* _Data for processing_
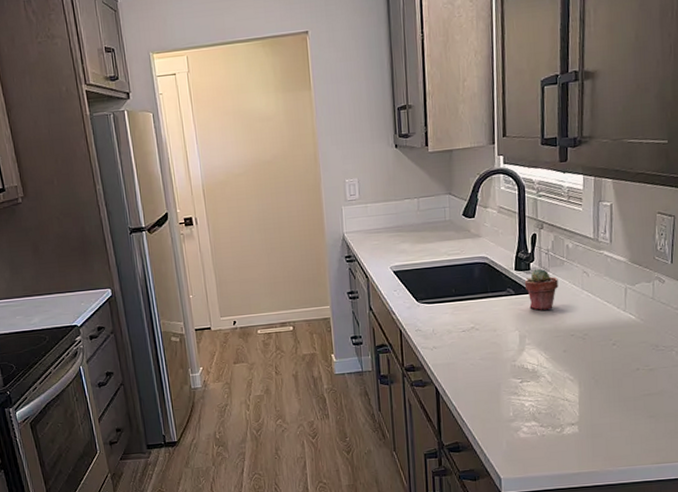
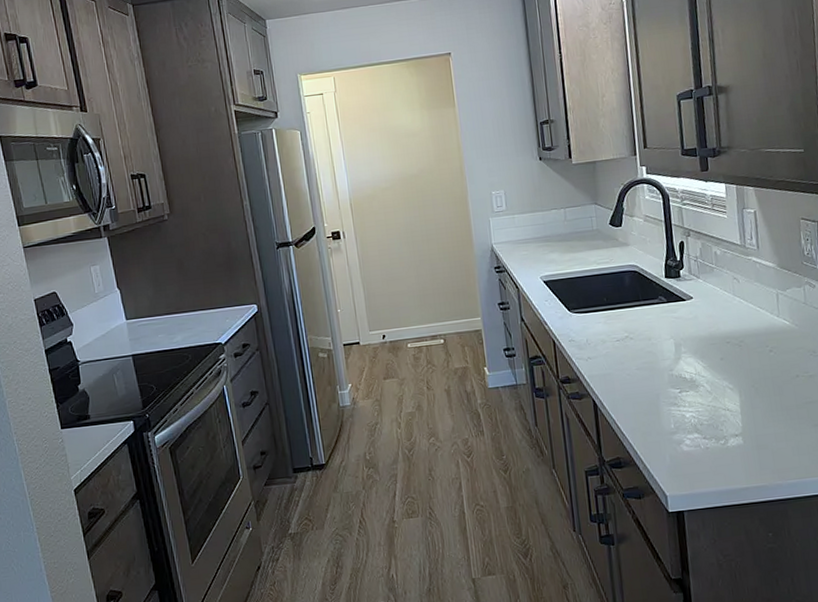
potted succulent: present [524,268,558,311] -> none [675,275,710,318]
==
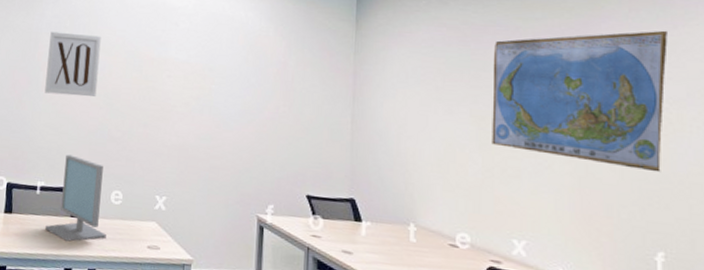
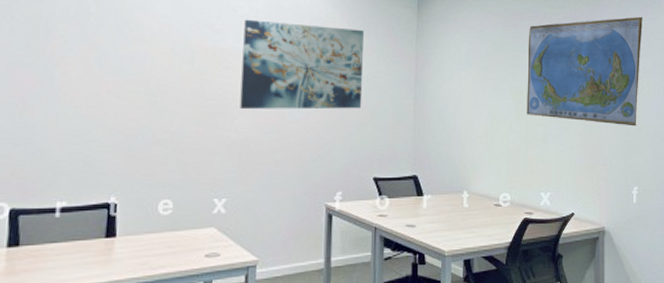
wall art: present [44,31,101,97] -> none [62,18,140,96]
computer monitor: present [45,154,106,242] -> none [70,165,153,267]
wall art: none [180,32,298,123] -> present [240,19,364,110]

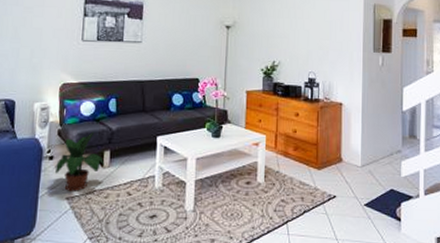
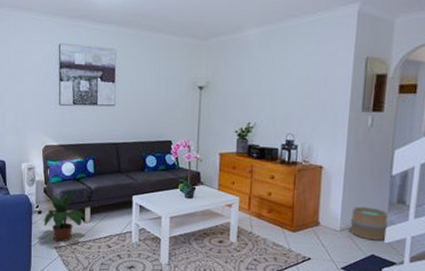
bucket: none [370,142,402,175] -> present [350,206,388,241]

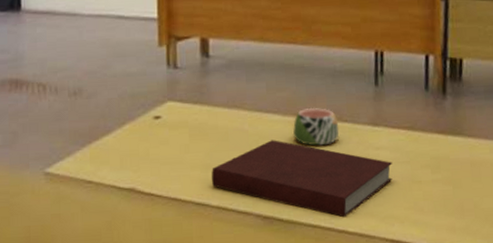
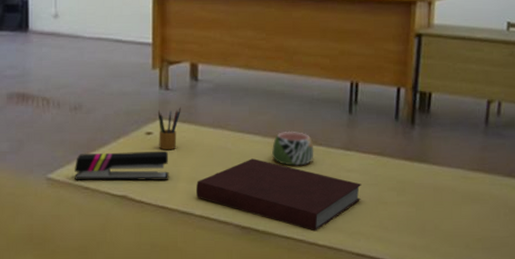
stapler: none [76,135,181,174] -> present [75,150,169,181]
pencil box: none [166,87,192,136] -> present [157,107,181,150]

* _Directions_
Find the line with "bucket: none [370,142,402,175]" and the line with "pencil box: none" in the records above. Copy both and all lines between them exactly, without pictures.

* _Problem solution_
bucket: none [370,142,402,175] -> present [350,206,388,241]

stapler: none [76,135,181,174] -> present [75,150,169,181]
pencil box: none [166,87,192,136] -> present [157,107,181,150]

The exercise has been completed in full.